Wednesday, December 17, 2008

Reflections on My Mother's Life

During the time when I was writing the eulogy for my mother, I had to ask my brothers and sister many questions about the family. I had to ask because I was not there - we had been living separately since I was 15 and we only saw each other maybe once a year afterwards. Since it was very painful for me to be separated from my family at that age, I had since subconsciously removed some, if not all the emotional attachments to my parents as part of my self-defense. The writing of the eulogy was a way for me to find out and rationalize what had happened, and to restore my emotional connections to them and the rest of my family.


Looking at your family can be both a terrifying and a rewarding experiences- for the same reason we look at primates and fossils, it tells us a lot about ourselves. In particular, I want to know the answers to these questions: Why did my parents decide to immigrate to Canada? Why did they decide to leave me behind in Taiwan? Did my parent really love each other? What had happened to my family since they immigrated? I was hoping the answers will not only help me understand myself, but will also help me reconnect with the the emotions that I've since lost.


While researching my mother's life, a distinct pattern had emerged and kept repeating itself - that is, my mother made decisions mainly based on her concerns of others, and that most of these decisions were wrong for herself, and she would spent enormous efforts to try to make them right.

From the very beginning, she decided to marry and to stay married to my dad, even though her parents are against him and that my dad was never a marriage material. She could have walked away after she found out, but chose to stay and tried to turn him around. She failed and never loved the same man again. For the rest of her life she was so exhausted from being the main provider for the family, that she would pay the ultimate price for not having either the time or the energy to nurture the affections between her and her own children.


In 1981, she decided to immigrated to Canada even though all but one of her children are doing well in Taiwan.

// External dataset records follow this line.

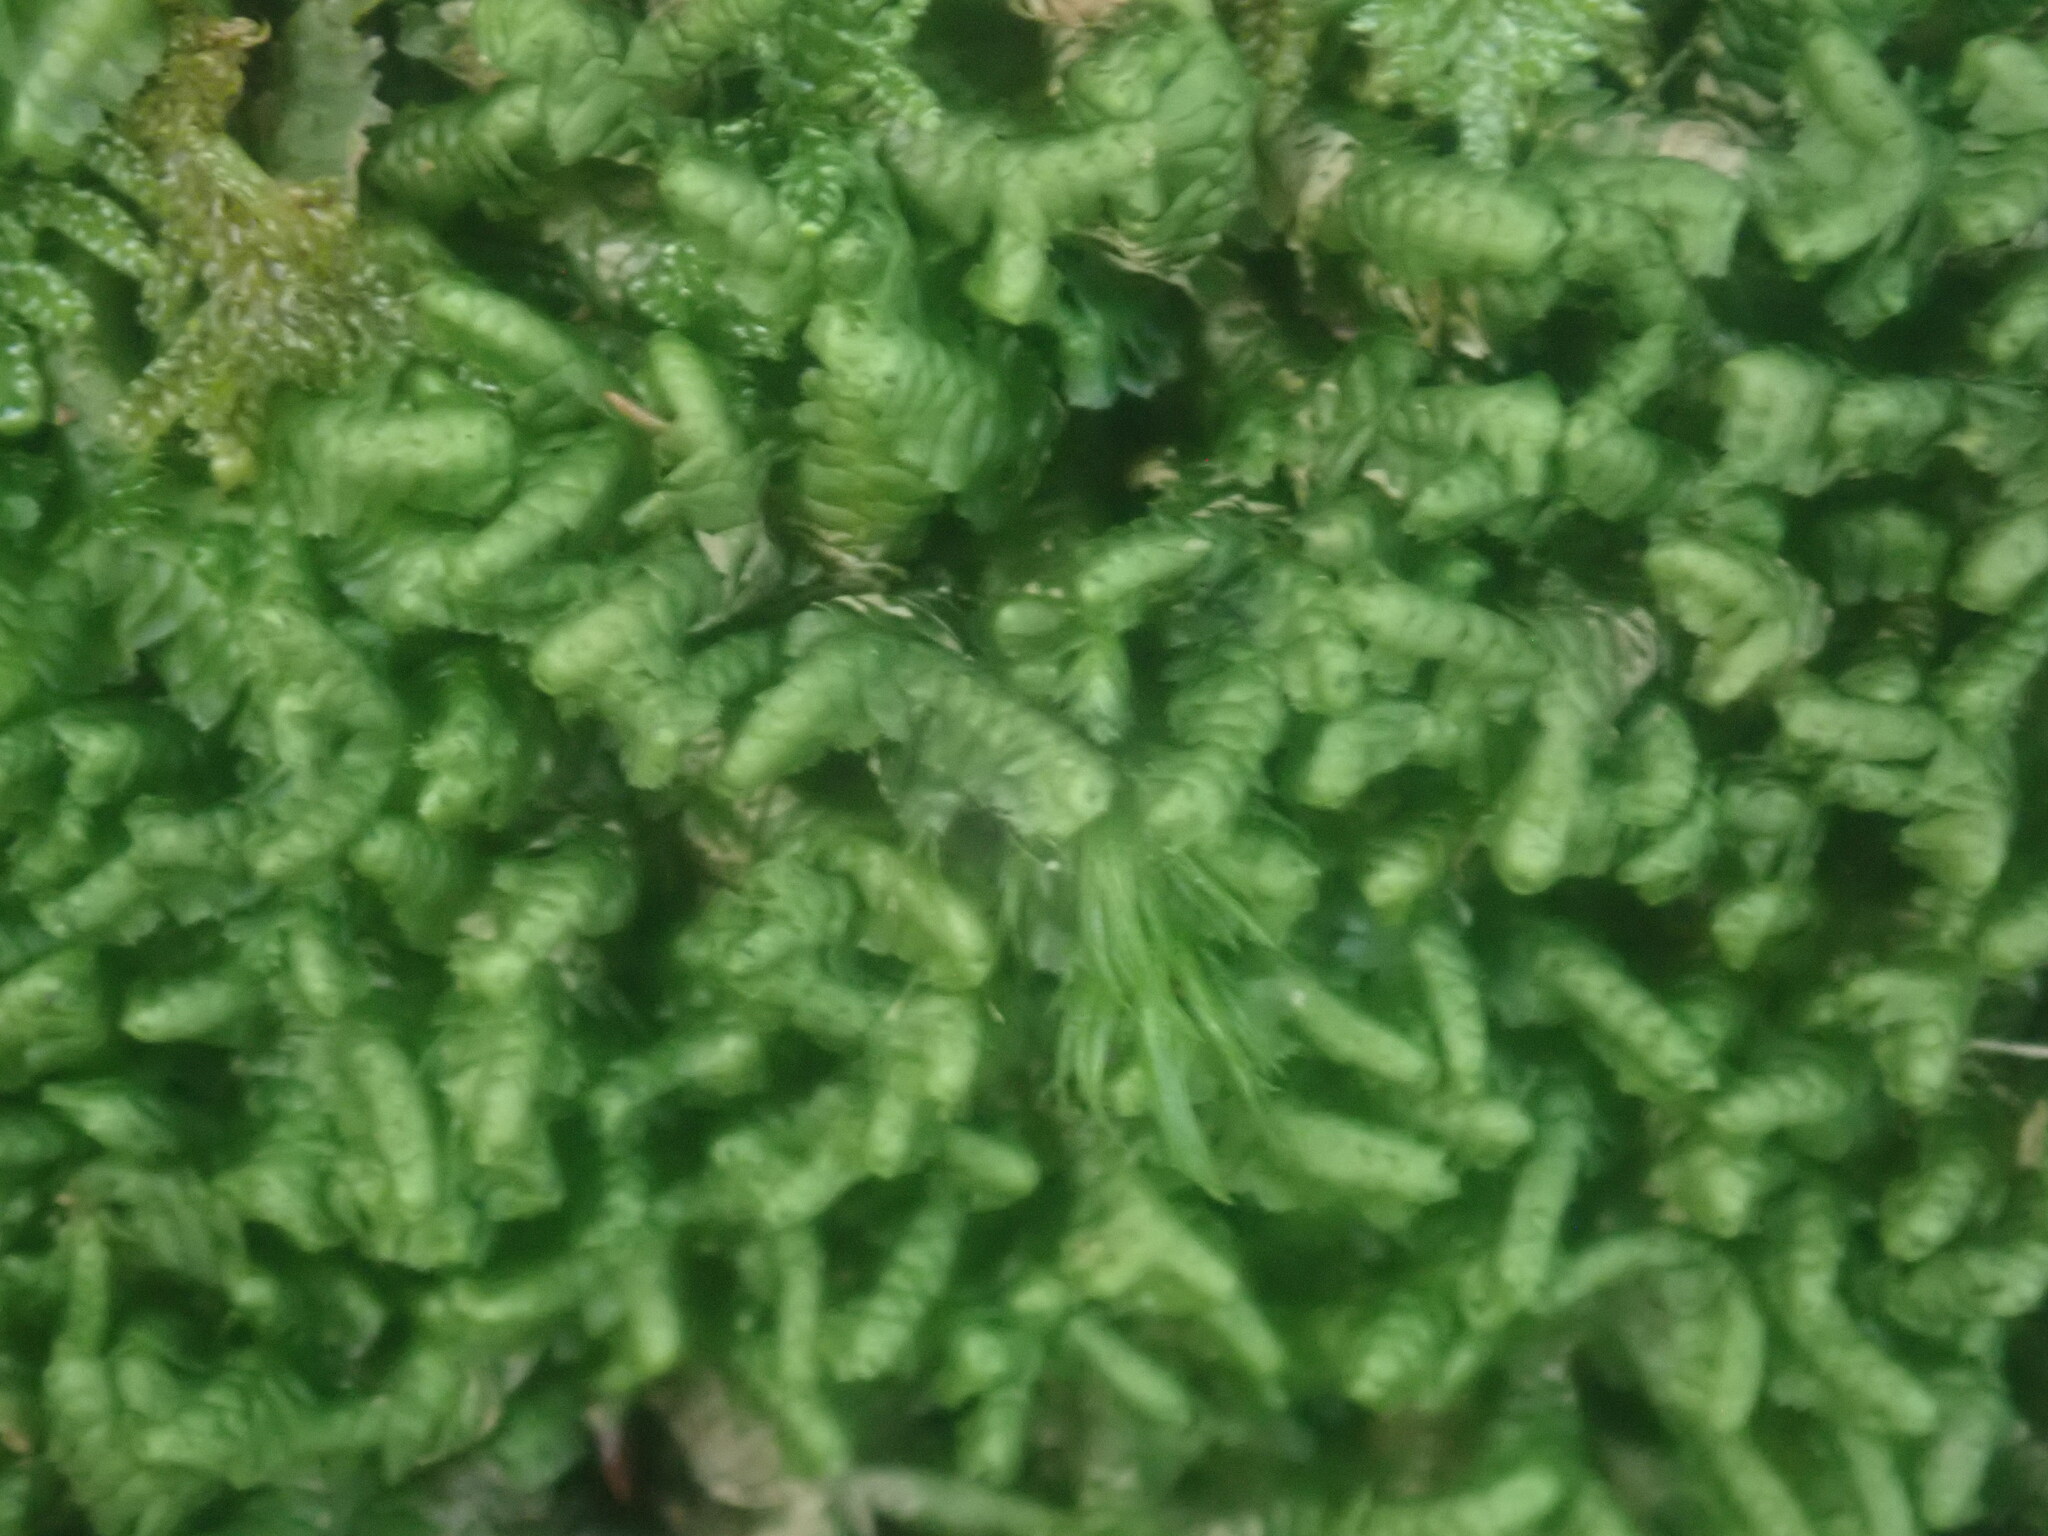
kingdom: Plantae
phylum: Marchantiophyta
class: Jungermanniopsida
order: Jungermanniales
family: Lepidoziaceae
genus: Bazzania
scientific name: Bazzania trilobata
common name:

She quit her tenured teaching job even though she was only 6 years away from a pension that guarantee financial security for the rest of her life. She left behind her 15 year old son in Taiwan due to the government age limit on immigration, and forever severed his relationships with the rest of the family. She decided to lend and lose a significant portion of our family assets to her friend, even though she knew their business was in trouble and they were paying her an unsustainable 20% interest rate.


In 1984, because a fortune teller told her that if she stayed in her current house, one of her sons would die, she decided to put the rest of the family assets into a bigger house, despite all but one of her children had left for college. At the time she should have down-sized, simplified, and invested more time with her youngest child, she took on more financial burdens and had to work for the next 20 years, while missing yet another of her child growing up.


She supported her daughter's marriage and help raised her grandchildren, despite her son-in-law never wanted the family burden to begin with. As a result, she had to care for her grandchildren, Mimi until she was almost 2, with minimum help from either her daughter or son-in-law. Later she would also play a significant part of taking care of all her other grandchildren at the expense of her own health.


Ironically, the closest person I can think of that exhibits the same character traits is the famous German general Erwin Rommel – like my mother, Rommel tend to make decisions alone and seldom consulted with others. He often made the wrong strategic decisions (e. g. ignore Tripoli in 1942 or built Atlantic Wall in 1944), and would stick to the wrong decision despite enormous human sufferings, only to fail in the end due to the impossibility of the situation. Not only my mother's decision making traits paralleled that with Rommel's, their personality are also quite similar, for both are very stubborn.


Most people in life would prefer status-quo and refrain from making the same kind of decisions my mother made. Less than 1% of Taiwanese chose to immigrate, and we were probably the only family that left a child behind. She was probably the only teacher in Taiwan to walk away from life-time pension that was only 6 years away. I don't know the percentage of mothers that would advise their daughter to marry someone who didn't believe in marriage, but it can't be very high.


Before my mother passed away, I asked her why she made those decisions: instead of complicated analysis, she would say simple things like: I did it so so and so will be better off, etc. While making those decisions, my father or other family members are never consulted. For example, they didn't tell me I will be left behind until 1 month before they got on the airplane. This would be the reason that she was often the only one left to pick up the pieces, in spite of those decisions are intended for the benefits of others.


I discovered the pattern after talking to various family members and reflecting on the flight back to California. It was quite painful since had I known these earlier, I probably could have done something about it. But could I? I wasn't even around most of the time. Also as I mentioned earlier, I had either consciously or subconsciously detached myself emotionally with my family to protect myself, and I had not even tried to reconnect with the my family until the time of my mother's funeral.


Ultimately, what does family mean? Unlike an economic or military unit – family has no objectives to achieve. Even if there is such a list, life is probably too short and unpredictable to accomplish them. A family is started because of love, and its sole purpose is to sustain, to nurture, and to teach the love to the next generation. When the love is gone, nothing else matters: be it the number of children, the number of degrees, or the size of bank account. In my mother's case, love was lost 45 years ago. What had happened since was a woman's quest for love that she should have had all along: the love between a mother and all her children.